:: About this task ::
Which lines of the records below contain the word "Gogokan"? Copy each of them out.

#### Entries shown

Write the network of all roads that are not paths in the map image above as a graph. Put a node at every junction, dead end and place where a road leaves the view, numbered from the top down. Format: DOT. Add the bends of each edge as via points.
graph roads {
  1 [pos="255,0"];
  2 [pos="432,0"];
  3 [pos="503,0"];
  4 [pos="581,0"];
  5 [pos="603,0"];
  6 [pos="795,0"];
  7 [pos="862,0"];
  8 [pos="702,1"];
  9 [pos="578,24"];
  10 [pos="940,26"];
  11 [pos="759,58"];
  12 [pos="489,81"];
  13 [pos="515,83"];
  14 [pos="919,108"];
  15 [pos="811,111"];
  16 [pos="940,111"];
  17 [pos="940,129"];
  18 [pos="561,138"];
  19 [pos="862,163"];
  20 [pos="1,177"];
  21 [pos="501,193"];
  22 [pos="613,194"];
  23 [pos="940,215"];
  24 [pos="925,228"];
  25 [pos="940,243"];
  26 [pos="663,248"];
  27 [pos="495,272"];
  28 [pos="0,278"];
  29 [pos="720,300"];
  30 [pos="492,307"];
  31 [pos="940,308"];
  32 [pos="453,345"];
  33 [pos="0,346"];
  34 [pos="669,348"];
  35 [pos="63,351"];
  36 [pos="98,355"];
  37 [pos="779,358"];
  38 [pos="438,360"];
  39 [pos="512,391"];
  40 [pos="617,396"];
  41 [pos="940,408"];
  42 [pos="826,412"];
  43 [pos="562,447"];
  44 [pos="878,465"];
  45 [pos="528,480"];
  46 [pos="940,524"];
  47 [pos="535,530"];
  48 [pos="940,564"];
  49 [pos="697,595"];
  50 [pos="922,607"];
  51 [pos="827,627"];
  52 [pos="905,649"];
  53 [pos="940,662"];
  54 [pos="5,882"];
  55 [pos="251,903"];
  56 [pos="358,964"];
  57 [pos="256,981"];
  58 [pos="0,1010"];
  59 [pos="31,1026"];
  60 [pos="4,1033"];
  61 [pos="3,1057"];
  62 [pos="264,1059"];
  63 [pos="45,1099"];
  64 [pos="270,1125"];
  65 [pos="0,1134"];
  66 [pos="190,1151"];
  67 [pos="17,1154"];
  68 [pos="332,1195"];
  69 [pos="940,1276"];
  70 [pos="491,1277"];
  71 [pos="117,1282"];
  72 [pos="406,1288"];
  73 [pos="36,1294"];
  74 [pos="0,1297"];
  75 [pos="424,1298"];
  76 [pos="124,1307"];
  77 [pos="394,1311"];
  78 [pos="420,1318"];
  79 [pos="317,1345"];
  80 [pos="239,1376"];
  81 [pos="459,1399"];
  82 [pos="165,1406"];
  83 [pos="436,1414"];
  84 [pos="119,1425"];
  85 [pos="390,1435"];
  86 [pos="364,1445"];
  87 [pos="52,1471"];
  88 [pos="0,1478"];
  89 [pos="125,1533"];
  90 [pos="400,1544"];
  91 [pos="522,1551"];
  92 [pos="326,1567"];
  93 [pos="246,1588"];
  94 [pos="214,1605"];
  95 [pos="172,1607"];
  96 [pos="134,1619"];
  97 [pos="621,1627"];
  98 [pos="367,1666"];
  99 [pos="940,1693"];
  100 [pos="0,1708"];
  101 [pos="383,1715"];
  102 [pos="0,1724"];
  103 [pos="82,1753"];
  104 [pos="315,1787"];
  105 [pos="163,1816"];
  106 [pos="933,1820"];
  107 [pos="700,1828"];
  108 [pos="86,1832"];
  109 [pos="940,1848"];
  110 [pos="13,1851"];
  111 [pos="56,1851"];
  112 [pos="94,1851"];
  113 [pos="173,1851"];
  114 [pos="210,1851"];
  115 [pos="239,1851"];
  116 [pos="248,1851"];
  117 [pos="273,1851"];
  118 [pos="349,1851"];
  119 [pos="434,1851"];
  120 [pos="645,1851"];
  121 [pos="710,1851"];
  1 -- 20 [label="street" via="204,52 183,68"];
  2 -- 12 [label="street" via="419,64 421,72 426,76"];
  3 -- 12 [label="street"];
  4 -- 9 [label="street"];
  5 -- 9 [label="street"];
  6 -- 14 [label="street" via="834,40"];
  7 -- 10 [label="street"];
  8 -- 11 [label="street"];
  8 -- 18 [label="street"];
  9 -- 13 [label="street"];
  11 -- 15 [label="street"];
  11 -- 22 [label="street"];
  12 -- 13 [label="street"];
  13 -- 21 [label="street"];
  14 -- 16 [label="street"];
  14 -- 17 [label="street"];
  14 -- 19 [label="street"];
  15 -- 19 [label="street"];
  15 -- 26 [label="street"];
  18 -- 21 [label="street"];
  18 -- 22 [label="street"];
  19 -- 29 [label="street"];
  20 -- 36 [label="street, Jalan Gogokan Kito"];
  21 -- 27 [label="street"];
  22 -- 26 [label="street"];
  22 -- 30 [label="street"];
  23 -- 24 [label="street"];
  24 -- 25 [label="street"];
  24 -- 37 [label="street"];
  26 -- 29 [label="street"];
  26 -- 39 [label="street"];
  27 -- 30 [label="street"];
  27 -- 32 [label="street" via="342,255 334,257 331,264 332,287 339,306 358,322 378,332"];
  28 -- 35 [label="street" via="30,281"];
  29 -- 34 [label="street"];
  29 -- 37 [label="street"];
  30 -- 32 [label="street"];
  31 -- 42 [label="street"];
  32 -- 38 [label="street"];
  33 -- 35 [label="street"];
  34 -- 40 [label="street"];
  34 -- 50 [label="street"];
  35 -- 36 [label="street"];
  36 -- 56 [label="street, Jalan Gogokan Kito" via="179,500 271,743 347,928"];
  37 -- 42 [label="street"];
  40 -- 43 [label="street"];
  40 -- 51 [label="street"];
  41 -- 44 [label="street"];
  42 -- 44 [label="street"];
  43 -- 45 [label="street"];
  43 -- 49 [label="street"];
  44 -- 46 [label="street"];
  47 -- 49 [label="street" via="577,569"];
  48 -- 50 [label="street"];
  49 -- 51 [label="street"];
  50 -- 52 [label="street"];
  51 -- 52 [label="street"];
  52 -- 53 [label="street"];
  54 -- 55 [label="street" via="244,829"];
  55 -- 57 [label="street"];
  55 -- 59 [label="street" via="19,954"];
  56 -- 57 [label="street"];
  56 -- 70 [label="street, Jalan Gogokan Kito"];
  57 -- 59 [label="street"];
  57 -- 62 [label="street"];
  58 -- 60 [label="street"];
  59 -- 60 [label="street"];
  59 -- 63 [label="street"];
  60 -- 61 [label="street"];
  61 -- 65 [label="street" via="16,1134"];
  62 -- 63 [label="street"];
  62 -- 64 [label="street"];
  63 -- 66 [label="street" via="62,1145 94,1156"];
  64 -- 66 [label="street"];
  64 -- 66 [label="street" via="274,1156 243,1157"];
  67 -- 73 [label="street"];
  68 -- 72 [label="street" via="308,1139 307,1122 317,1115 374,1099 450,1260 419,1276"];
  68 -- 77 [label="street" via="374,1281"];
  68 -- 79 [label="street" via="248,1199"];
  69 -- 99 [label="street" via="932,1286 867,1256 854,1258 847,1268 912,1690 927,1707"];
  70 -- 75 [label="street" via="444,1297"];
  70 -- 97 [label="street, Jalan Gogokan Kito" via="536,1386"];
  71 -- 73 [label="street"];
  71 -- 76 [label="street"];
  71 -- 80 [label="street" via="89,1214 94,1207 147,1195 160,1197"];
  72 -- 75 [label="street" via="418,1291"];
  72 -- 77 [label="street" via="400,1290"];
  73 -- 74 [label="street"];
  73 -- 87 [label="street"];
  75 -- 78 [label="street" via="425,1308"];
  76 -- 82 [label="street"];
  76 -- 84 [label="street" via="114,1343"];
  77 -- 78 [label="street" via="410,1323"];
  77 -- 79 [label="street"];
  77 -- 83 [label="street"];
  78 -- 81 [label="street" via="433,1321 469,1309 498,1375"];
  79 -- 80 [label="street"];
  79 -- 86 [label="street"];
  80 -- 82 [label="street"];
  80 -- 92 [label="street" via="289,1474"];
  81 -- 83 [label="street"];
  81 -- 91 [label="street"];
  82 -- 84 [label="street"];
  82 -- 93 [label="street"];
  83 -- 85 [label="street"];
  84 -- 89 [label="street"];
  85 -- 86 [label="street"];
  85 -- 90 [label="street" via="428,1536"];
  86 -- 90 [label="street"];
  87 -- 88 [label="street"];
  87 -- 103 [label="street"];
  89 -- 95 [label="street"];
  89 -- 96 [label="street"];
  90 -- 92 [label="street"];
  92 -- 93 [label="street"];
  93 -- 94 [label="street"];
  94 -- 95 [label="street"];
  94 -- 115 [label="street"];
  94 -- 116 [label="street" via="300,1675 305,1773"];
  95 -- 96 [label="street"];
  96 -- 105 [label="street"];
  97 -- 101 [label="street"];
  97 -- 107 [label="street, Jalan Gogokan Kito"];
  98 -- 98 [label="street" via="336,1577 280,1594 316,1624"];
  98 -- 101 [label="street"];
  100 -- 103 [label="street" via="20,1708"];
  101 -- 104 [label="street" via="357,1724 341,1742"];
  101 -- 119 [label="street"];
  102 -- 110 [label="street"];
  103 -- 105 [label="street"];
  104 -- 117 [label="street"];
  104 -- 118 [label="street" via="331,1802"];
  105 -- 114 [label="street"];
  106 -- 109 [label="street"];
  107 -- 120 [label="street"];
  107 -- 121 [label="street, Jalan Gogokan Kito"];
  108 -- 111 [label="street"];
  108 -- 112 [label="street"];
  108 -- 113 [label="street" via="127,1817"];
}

########

:: Result of this exercise ::
  20 -- 36 [label="street, Jalan Gogokan Kito"];
  36 -- 56 [label="street, Jalan Gogokan Kito" via="179,500 271,743 347,928"];
  56 -- 70 [label="street, Jalan Gogokan Kito"];
  70 -- 97 [label="street, Jalan Gogokan Kito" via="536,1386"];
  97 -- 107 [label="street, Jalan Gogokan Kito"];
  107 -- 121 [label="street, Jalan Gogokan Kito"];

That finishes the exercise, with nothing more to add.